Efficient Transformers have been developed for long sequence modeling, due to their subquadratic memory and time complexity. Sparse Transformer is a popular approach to improving the efficiency of Transformers by restricting self-attention to locations specified by the predefined sparse patterns. However, leveraging sparsity may sacrifice expressiveness compared to full-attention, when important token correlations are multiple hops away. To combine advantages of both the efficiency of sparse transformer and the expressiveness of full-attention Transformer, we propose \textit{Diffuser}, a new state-of-the-art efficient Transformer. Diffuser incorporates all token interactions within one attention layer while maintaining low computation and memory costs. The key idea is to expand the receptive field of sparse attention using Attention Diffusion, which computes multi-hop token correlations based on all paths between corresponding disconnected tokens, besides attention among neighboring tokens.
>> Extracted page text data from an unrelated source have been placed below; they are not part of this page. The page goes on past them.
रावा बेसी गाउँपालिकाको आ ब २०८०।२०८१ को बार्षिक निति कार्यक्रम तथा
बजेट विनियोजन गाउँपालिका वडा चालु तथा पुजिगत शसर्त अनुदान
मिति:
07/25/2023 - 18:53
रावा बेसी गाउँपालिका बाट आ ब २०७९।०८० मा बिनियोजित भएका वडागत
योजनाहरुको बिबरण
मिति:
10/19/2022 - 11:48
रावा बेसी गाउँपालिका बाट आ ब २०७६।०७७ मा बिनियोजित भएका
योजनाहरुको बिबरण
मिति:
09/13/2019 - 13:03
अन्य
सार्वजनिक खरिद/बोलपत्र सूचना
Theoretically, we show the expressiveness of Diffuser as a universal sequence approximator for sequence-to-sequence modeling, and investigate its ability to approximate full-attention by analyzing the graph expander property from the spectral perspective. Experimentally, we investigate the effectiveness of Diffuser with extensive evaluations, including language modeling, image modeling, and Long Range Arena (LRA). Evaluation results show that Diffuser achieves improvements by an average of 0.94% on text classification tasks and 2.30% on LRA, with 1.67$\times$ memory savings compared to state-of-the-art benchmarks, which demonstrates superior performance of Diffuser in both expressiveness and efficiency aspects.
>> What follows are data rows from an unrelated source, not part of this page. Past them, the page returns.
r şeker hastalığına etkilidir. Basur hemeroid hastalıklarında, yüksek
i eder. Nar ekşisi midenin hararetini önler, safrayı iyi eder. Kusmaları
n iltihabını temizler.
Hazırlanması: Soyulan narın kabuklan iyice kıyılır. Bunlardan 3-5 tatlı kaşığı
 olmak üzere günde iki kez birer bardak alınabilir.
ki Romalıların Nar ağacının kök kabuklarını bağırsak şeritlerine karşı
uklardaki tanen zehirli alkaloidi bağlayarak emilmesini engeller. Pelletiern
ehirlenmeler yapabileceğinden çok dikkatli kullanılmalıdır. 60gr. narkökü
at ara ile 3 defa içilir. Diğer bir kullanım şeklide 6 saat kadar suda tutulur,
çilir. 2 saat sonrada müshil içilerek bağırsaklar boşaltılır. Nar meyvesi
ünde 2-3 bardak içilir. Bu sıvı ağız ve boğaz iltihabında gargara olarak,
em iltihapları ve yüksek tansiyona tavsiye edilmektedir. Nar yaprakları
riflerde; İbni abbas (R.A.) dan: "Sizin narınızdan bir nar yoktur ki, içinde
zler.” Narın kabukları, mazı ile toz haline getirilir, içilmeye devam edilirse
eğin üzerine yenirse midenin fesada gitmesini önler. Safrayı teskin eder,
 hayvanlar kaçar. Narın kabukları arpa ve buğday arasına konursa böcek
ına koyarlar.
翻译：高效Transformer因其亚二次存储和时间复杂度而被开发用于长序列建模。稀疏Transformer通过将自注意力限制在预定义稀疏模式指定的位置上，是提升Transformer效率的常用方法。然而，当重要令牌相关性需要跨越多个跳步时，利用稀疏性可能会牺牲表达能力。为了兼顾稀疏Transformer的高效性与全注意力Transformer的表达能力，我们提出\textit{Diffuser}——一种新的最先进的高效Transformer。Diffuser在单个注意力层中整合了所有令牌交互，同时保持较低的计算和存储成本。其核心思想是通过注意力扩散扩展稀疏注意力的感受野，该机制除了计算邻近令牌的注意力外，还基于对应不连通令牌之间的所有路径计算多跳令牌相关性。理论上，我们证明了Diffuser作为序列到序列建模的通用序列逼近器的表达能力，并通过谱角度分析图扩展特性研究了其逼近全注意力的能力。实验上，我们通过广泛评估（包括语言建模、图像建模和长距离竞技场LRA）考察了Diffuser的有效性。评估结果显示，相比最先进的基准模型，Diffuser在文本分类任务上平均提升0.94%，在LRA上平均提升2.30%，同时节省1.67倍的存储空间，这证明了Diffuser在表达能力和效率方面的卓越性能。